Transform Education


In my opinion the biggest issue in the school system is that it has outlived its design. The whole system of teaching young people the same thing at the same time and at the same pace was designed to prepare a compliant workforce and willing consumers to staff and fuel Europe’s industrial revolution. Because it succeeded in its primary purpose it has been used as the model ever since. This is a ‘one size fits all’ view of Education.

We continue to head down the road that is standardized testing, drill and practice and one-size-fits-all schooling. Schools are not measured on students’ ability to think critically, to be creative or expressive. They are measured by the number of students that have performed to minimum levels against standardized tests. For many of us who have been through the system, our memories of the classroom are often of boredom, repetition and a sense that we couldn’t get out of there soon enough. Given the wealth of resources available for the modern classroom, the alternatives that technologies offer and our own less-than-happy memories of our schooling, it seems that we (government, teachers, administrators, business leaders, parents, and so on) are denying children the opportunities to be creative, turning them into the same compliant consumers that we have become. We are encouraging them to wish their childhood away, as many of us did, in a race to get out of the system.  This is less of a ‘no child left behind’ system than a most children left behind one.

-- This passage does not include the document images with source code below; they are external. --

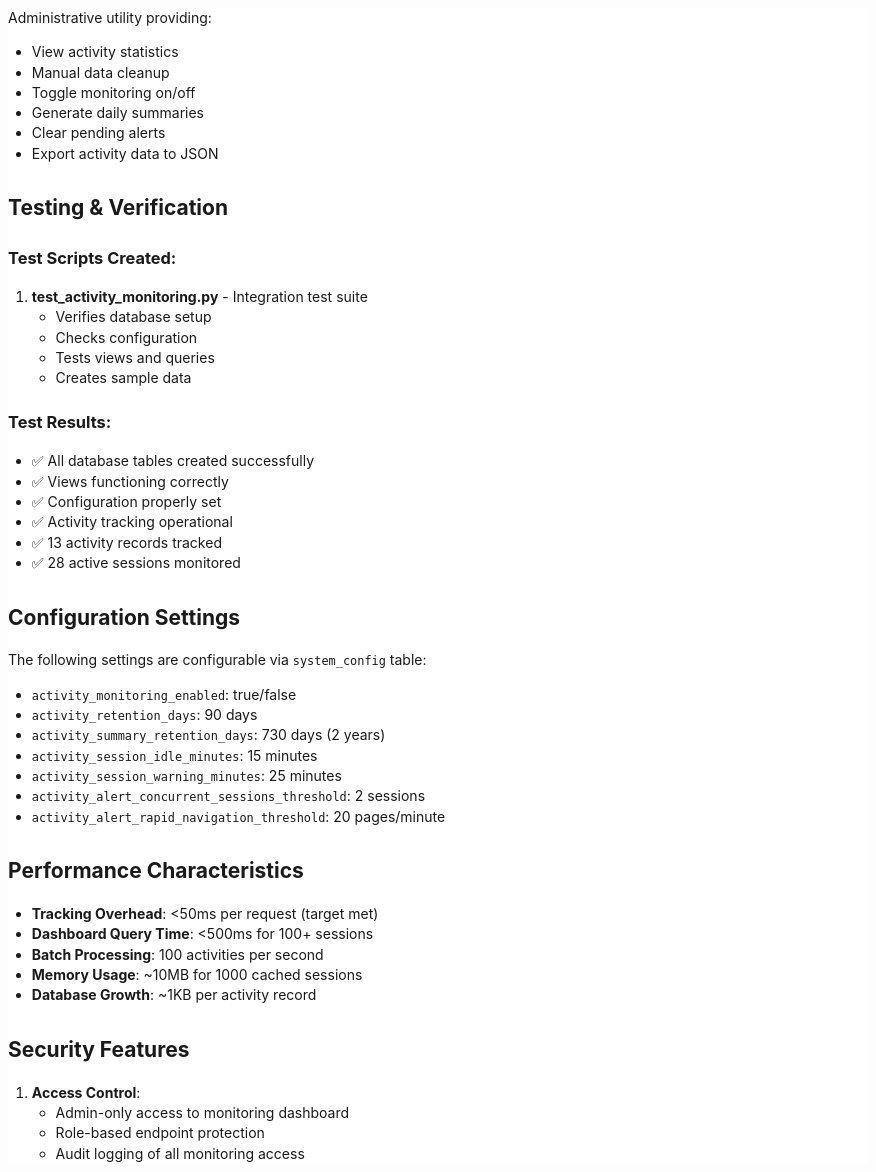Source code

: Administrative utility providing:
- View activity statistics
- Manual data cleanup
- Toggle monitoring on/off
- Generate daily summaries
- Clear pending alerts
- Export activity data to JSON

## Testing & Verification

### Test Scripts Created:
1. **test_activity_monitoring.py** - Integration test suite
   - Verifies database setup
   - Checks configuration
   - Tests views and queries
   - Creates sample data

### Test Results:
- ✅ All database tables created successfully
- ✅ Views functioning correctly
- ✅ Configuration properly set
- ✅ Activity tracking operational
- ✅ 13 activity records tracked
- ✅ 28 active sessions monitored

## Configuration Settings

The following settings are configurable via `system_config` table:
- `activity_monitoring_enabled`: true/false
- `activity_retention_days`: 90 days
- `activity_summary_retention_days`: 730 days (2 years)
- `activity_session_idle_minutes`: 15 minutes
- `activity_session_warning_minutes`: 25 minutes
- `activity_alert_concurrent_sessions_threshold`: 2 sessions
- `activity_alert_rapid_navigation_threshold`: 20 pages/minute

## Performance Characteristics

- **Tracking Overhead**: <50ms per request (target met)
- **Dashboard Query Time**: <500ms for 100+ sessions
- **Batch Processing**: 100 activities per second
- **Memory Usage**: ~10MB for 1000 cached sessions
- **Database Growth**: ~1KB per activity record

## Security Features

1. **Access Control**:
   - Admin-only access to monitoring dashboard
   - Role-based endpoint protection
   - Audit logging of all monitoring access
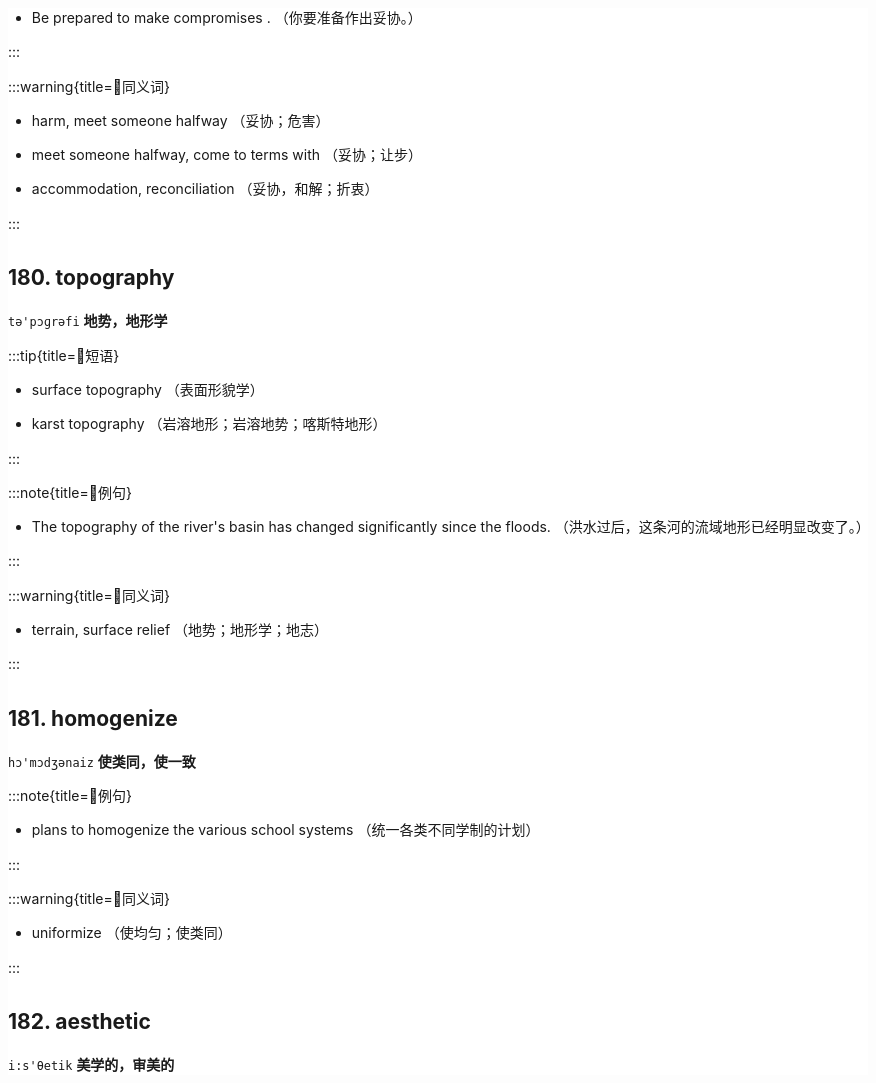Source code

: - Be prepared to make compromises . （你要准备作出妥协。）

:::

:::warning{title=🤔同义词}

- harm, meet someone halfway （妥协；危害）

- meet someone halfway, come to terms with （妥协；让步）

- accommodation, reconciliation （妥协，和解；折衷）

:::


## 180. topography

`tə'pɔɡrəfi`  **地势，地形学**

:::tip{title=🤩短语}

- surface topography （表面形貌学）

- karst topography （岩溶地形；岩溶地势；喀斯特地形）

:::

:::note{title=🎤例句}

- The topography of the river's basin has changed significantly since the floods. （洪水过后，这条河的流域地形已经明显改变了。）

:::

:::warning{title=🤔同义词}

- terrain, surface relief （地势；地形学；地志）

:::


## 181. homogenize

`hɔ'mɔdʒənaiz`  **使类同，使一致**

:::note{title=🎤例句}

- plans to homogenize the various school systems （统一各类不同学制的计划）

:::

:::warning{title=🤔同义词}

- uniformize （使均匀；使类同）

:::


## 182. aesthetic

`i:s'θetik`  **美学的，审美的**

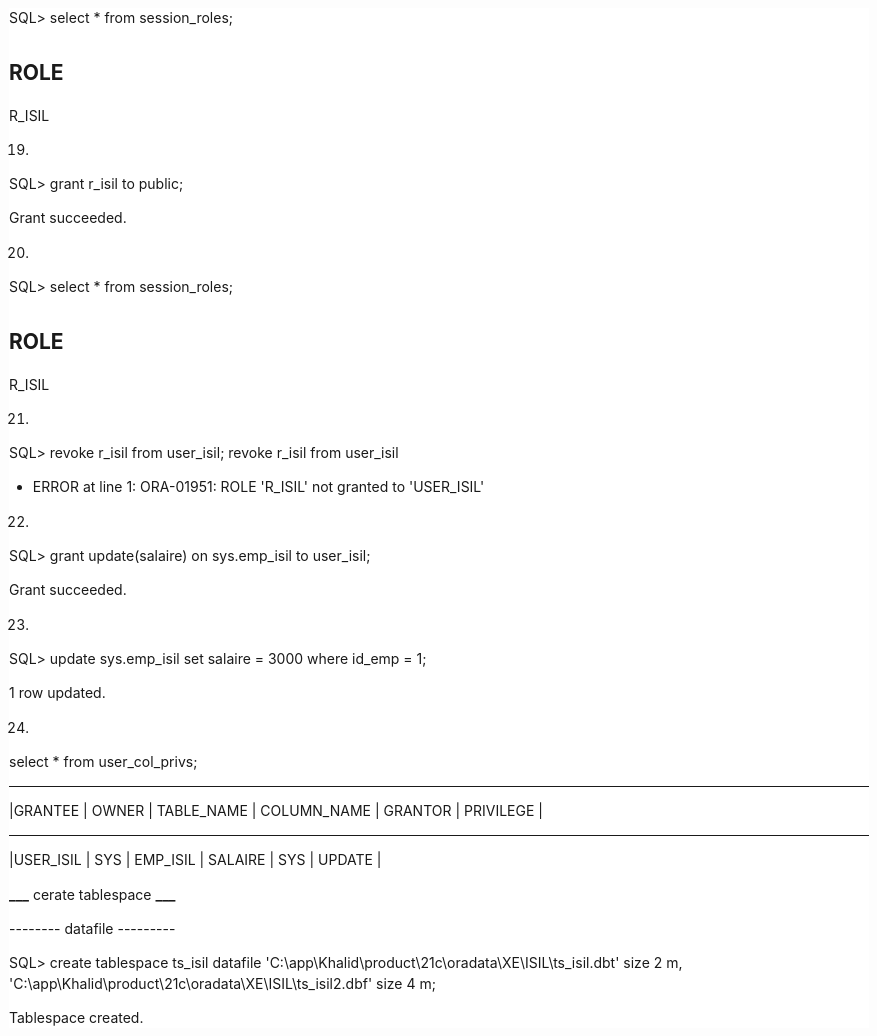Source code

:SQL> select \* from session_roles;

## ROLE

R_ISIL

19.

SQL> grant r_isil to public;

Grant succeeded.

20.

SQL> select \* from session_roles;

## ROLE

R_ISIL

21.

SQL> revoke r_isil from user_isil;
revoke r_isil from user_isil

- ERROR at line 1:
  ORA-01951: ROLE 'R_ISIL' not granted to 'USER_ISIL'

22.

SQL> grant update(salaire) on sys.emp_isil to user_isil;

Grant succeeded.

23.

SQL> update sys.emp_isil set salaire = 3000 where id_emp = 1;

1 row updated.

24.

select \* from user_col_privs;

---

|GRANTEE | OWNER | TABLE_NAME | COLUMN_NAME | GRANTOR | PRIVILEGE |

---

|USER_ISIL | SYS | EMP_ISIL | SALAIRE | SYS | UPDATE |

**************\_\_\_************** cerate tablespace **************\_\_\_**************

-------- datafile ---------

SQL> create tablespace ts_isil datafile 'C:\app\Khalid\product\21c\oradata\XE\ISIL\ts_isil.dbt' size 2 m, 'C:\app\Khalid\product\21c\oradata\XE\ISIL\ts_isil2.dbf' size 4 m;

Tablespace created.
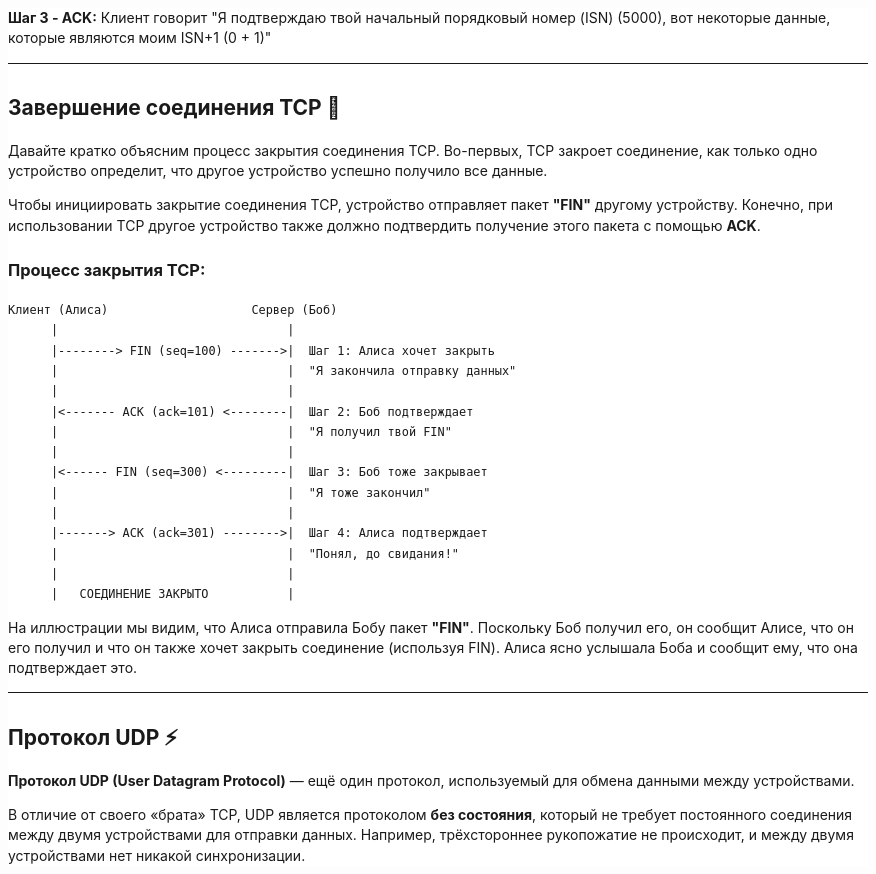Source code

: **Шаг 3 - ACK:** Клиент говорит "Я подтверждаю твой начальный порядковый номер (ISN) (5000), вот некоторые данные, которые являются моим ISN+1 (0 + 1)"

* * *

Завершение соединения TCP 👋
----------------------------

Давайте кратко объясним процесс закрытия соединения TCP. Во-первых, TCP закроет соединение, как только одно устройство определит, что другое устройство успешно получило все данные.

Чтобы инициировать закрытие соединения TCP, устройство отправляет пакет **"FIN"** другому устройству. Конечно, при использовании TCP другое устройство также должно подтвердить получение этого пакета с помощью **ACK**.

### Процесс закрытия TCP:

    Клиент (Алиса)                    Сервер (Боб)
          |                                |
          |--------> FIN (seq=100) ------->|  Шаг 1: Алиса хочет закрыть
          |                                |  "Я закончила отправку данных"
          |                                |
          |<------- ACK (ack=101) <--------|  Шаг 2: Боб подтверждает
          |                                |  "Я получил твой FIN"
          |                                |
          |<------ FIN (seq=300) <---------|  Шаг 3: Боб тоже закрывает
          |                                |  "Я тоже закончил"
          |                                |
          |-------> ACK (ack=301) -------->|  Шаг 4: Алиса подтверждает
          |                                |  "Понял, до свидания!"
          |                                |
          |   СОЕДИНЕНИЕ ЗАКРЫТО           |

На иллюстрации мы видим, что Алиса отправила Бобу пакет **"FIN"**. Поскольку Боб получил его, он сообщит Алисе, что он его получил и что он также хочет закрыть соединение (используя FIN). Алиса ясно услышала Боба и сообщит ему, что она подтверждает это.

* * *

Протокол UDP ⚡
--------------

**Протокол UDP (User Datagram Protocol)** — ещё один протокол, используемый для обмена данными между устройствами.

В отличие от своего «брата» TCP, UDP является протоколом **без состояния**, который не требует постоянного соединения между двумя устройствами для отправки данных. Например, трёхстороннее рукопожатие не происходит, и между двумя устройствами нет никакой синхронизации.
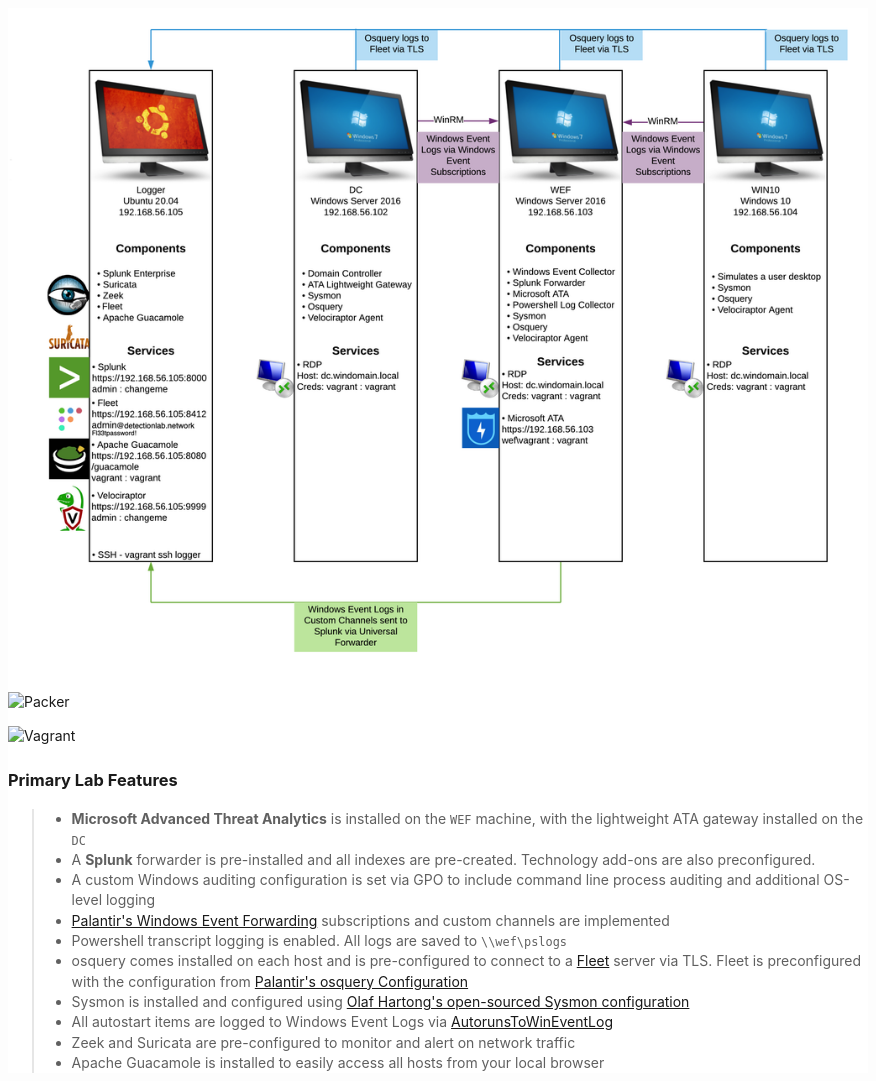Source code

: ![DetectionLab](.gitbook/assets/lab.png)

![Packer](.gitbook/assets/packer\_wiki.png)

![Vagrant](.gitbook/assets/vagrant\_wiki.png)

### Primary Lab Features

> * **Microsoft Advanced Threat Analytics** is installed on the `WEF` machine, with the lightweight ATA gateway installed on the `DC`
> * A **Splunk** forwarder is pre-installed and all indexes are pre-created. Technology add-ons are also preconfigured.
> * A custom Windows auditing configuration is set via GPO to include command line process auditing and additional OS-level logging
> * [Palantir's Windows Event Forwarding](http://github.com/palantir/windows-event-forwarding) subscriptions and custom channels are implemented
> * Powershell transcript logging is enabled. All logs are saved to `\\wef\pslogs`
> * osquery comes installed on each host and is pre-configured to connect to a [Fleet](https://fleetdm.com/) server via TLS. Fleet is preconfigured with the configuration from [Palantir's osquery Configuration](https://github.com/palantir/osquery-configuration)
> * Sysmon is installed and configured using [Olaf Hartong's open-sourced Sysmon configuration](https://github.com/olafhartong/sysmon-modular)
> * All autostart items are logged to Windows Event Logs via [AutorunsToWinEventLog](https://github.com/palantir/windows-event-forwarding/tree/master/AutorunsToWinEventLog)
> * Zeek and Suricata are pre-configured to monitor and alert on network traffic
> * Apache Guacamole is installed to easily access all hosts from your local browser
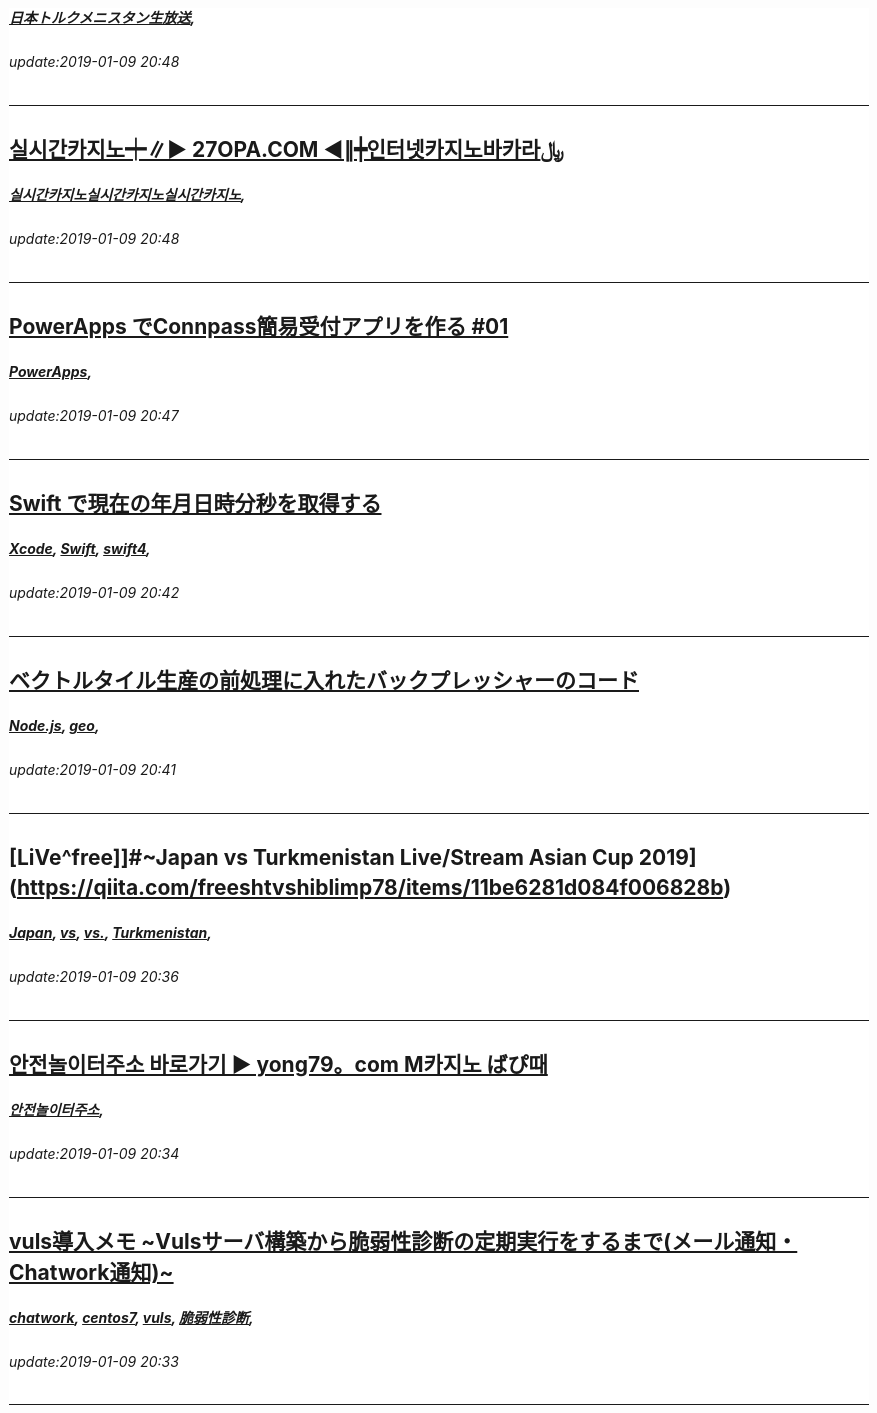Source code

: ##### [日本トルクメニスタン生放送](https://qiita.com/tags/日本トルクメニスタン生放送), 
###### update:2019-01-09 20:48
---
## [실시간카지노┿∥▶ 27OPA.COM ◀∥┿인터넷카지노바카라﷼](https://qiita.com/chanburkley22/items/4186a9e3fde80093e413)
##### [실시간카지노실시간카지노실시간카지노](https://qiita.com/tags/실시간카지노실시간카지노실시간카지노), 
###### update:2019-01-09 20:48
---
## [PowerApps でConnpass簡易受付アプリを作る #01](https://qiita.com/yamad365/items/9b005f58bb9db32a75d9)
##### [PowerApps](https://qiita.com/tags/PowerApps), 
###### update:2019-01-09 20:47
---
## [Swift で現在の年月日時分秒を取得する](https://qiita.com/programispuzzle/items/062c385f71faa998b107)
##### [Xcode](https://qiita.com/tags/Xcode), [Swift](https://qiita.com/tags/Swift), [swift4](https://qiita.com/tags/swift4), 
###### update:2019-01-09 20:42
---
## [ベクトルタイル生産の前処理に入れたバックプレッシャーのコード](https://qiita.com/hfu/items/d9fef86b9c1e128bbf9f)
##### [Node.js](https://qiita.com/tags/Node.js), [geo](https://qiita.com/tags/geo), 
###### update:2019-01-09 20:41
---
## [LiVe^free]]#~Japan vs Turkmenistan Live/Stream Asian Cup 2019](https://qiita.com/freeshtvshiblimp78/items/11be6281d084f006828b)
##### [Japan](https://qiita.com/tags/Japan), [vs](https://qiita.com/tags/vs), [vs.](https://qiita.com/tags/vs.), [Turkmenistan](https://qiita.com/tags/Turkmenistan), 
###### update:2019-01-09 20:36
---
## [안전놀이터주소 바로가기 ▶  yong79。com M카지노 ばぴ때](https://qiita.com/harrysonian247/items/749cf3c1da739ea7576b)
##### [안전놀이터주소](https://qiita.com/tags/안전놀이터주소), 
###### update:2019-01-09 20:34
---
## [vuls導入メモ ~Vulsサーバ構築から脆弱性診断の定期実行をするまで(メール通知・Chatwork通知)~](https://qiita.com/takahashi-kazuki/items/7c75ba779b3af1e32bc0)
##### [chatwork](https://qiita.com/tags/chatwork), [centos7](https://qiita.com/tags/centos7), [vuls](https://qiita.com/tags/vuls), [脆弱性診断](https://qiita.com/tags/脆弱性診断), 
###### update:2019-01-09 20:33
---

We are now in an era where ‘textbooks’ and/or accompanying resources no longer need to be linear (or merely linear), can have multiple entry points into topics and lessons, can self-mark and provide instant feedback and results to both teachers and students. Lessons can be tailored to account for visual, auditory and kinesthetic learners. Better use of technology can free teachers from teaching all students the same things at the same pace and give every student the chance to learn.  Here is an example of what can be done with content: www.hotmaths.com.au

The current schooling system has to go. It is not enough to want to improve schools, replace standardized tests with results that demonstrate critical thinking, imagination and creativity, educate more teachers to use new technologies and stop expecting every child to learn according to an unrealistic standardized timetable. Spending more and more on making minor improvements is not enough. We need to transform education.